My mother’s future in-laws perceived her to be an overeducated liberal (keyword I learned early on in my life: Anti-intellectualism). She was already in possession of an economics degree from a small east coast liberal arts college. She was taking post-grad classes towards a masters degree in biology.
My maternal grandfather, a retired army engineer, was teaching at OSU when the families eventually met. The contrast between my two sets of grandparents could not have been more stark.
However, despite displeasure and concerns from both sides, my parents decided to marry.
Bob took a job with the US Forest Service. My parents moved first to Lakeview, OR, then to Roseburg.
Here is Bob (far left) with the mid-1960s Roseburg Forest Service gang. The women’s hairstyles are amazing, I think.
My only sibling, my elder brother, was born in Roseburg in 1965.
He came out as openly gay when he was in high school. Fortunately for him, we had moved to the Bay Area when we were young.
I say “fortunately,” in all seriousness, because I firmly believe that being a gay youth in rural Oregon during the height of the AIDS epidemic would have been no joking matter.
My parents had divorced in 1975. My brother and I lived primarily with our mother, who ferociously advocated for him from the day he came out to her.
Bob, on the other hand, has never been able to accept or even show basic kindness to my brother.

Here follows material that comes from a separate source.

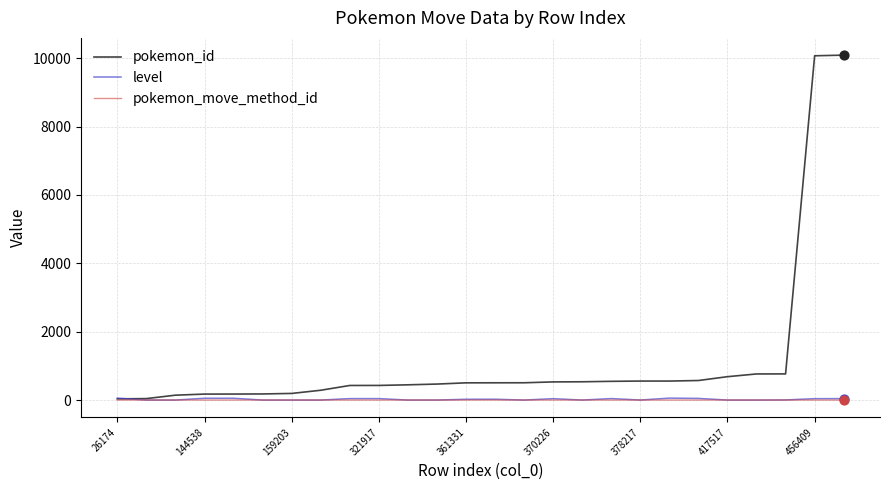

Which series has the widest spread of values?

pokemon_id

It makes my heart sick, and has been the source of much of our family’s discord for as long as I can remember.
I have often characterized my lifetime of arguments with Bob as our “Archie Bunker ~ Sally Struthers” relationship.

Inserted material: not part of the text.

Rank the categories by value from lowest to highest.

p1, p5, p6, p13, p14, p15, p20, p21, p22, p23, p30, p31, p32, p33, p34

(Photo cred: chitownstarconnections)
When I left the Bay Area for college, I headed north to Humboldt State University.
While my father was well into his 3rd decade with the US Forest Service, I joined the Humboldt chapter of Earth First!
It is quite possible that I may have dated an eco-terrorist who blew up a tractor or logging truck. I’m not naming names. It was a long time ago.

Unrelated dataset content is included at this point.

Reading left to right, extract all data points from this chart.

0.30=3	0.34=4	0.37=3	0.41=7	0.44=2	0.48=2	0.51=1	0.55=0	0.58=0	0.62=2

Needless to say, Bob and I have not seen eye to eye politically very often. Ever. Not ever. But we have somehow managed to stay close, despite our differences.
Bob is now 83. I am the sole surviving person in his life who he has not yet turned away, nor driven away with his intolerance and ungracious demeanor.
Which brings us back to the matter at hand: Trump.
I know I am far from being the only person who is trying to navigate the maintenance of a close relationship with a family member who I feel has politically betrayed me.
For me, the question is not “How could Trump have won the election?”
I know too damn well.
People like my father might, just might, have been persuaded to cast a vote for Bernie Sanders. But for someone who never embraced an Obama presidency, what looked like a premature victory lap from Clinton in the last days of the campaign was unacceptable.
The question I am faced with, is how do I care for an elderly man who I feel has turned his back on all the principles of decency that I hold sacred?
A snippet from my past week; I had taken a day off work to drive my father to medical appointments:
Sitting in the clinic waiting room with Bob…
Bob: “So, your boy…”
Me: “Yes?”
Bob: “He seems to have gotten awfully Hawkish recently.”
Me: “My boy?”
Bob: “Yes, your boy Obama.”
Me: “Oh! I thought you meant Harrison!”
(End scene.)
I make no excuses, I do not tolerate hateful speech from my father, or anyone else.
And, AND, we must find a way to continue to coexist.
For now, I will move forward by having the hard conversations that have to happen.
Women dying from unsafe abortions is a none-too-distant reality. I will continue to remind my father, and others like him, that none of us are too many degrees of separation from such a tragedy.
The hate crime that a man like my father does not think has anything to do with him, is in reality only a shadow away.
Matthew Shepard could just as easily have been a member of our family.
Silence is not an option.
#onward
I admire your ability to see past the political garbage and just love him. I don’t know that I would have such a big heart in my life, faced with such a devout individual. I think Trump won because people were scared and wanted change, but hopefully some of them realized that the only change was that we now have a thoroughly inexperienced leader at the helm of a very dangerous game.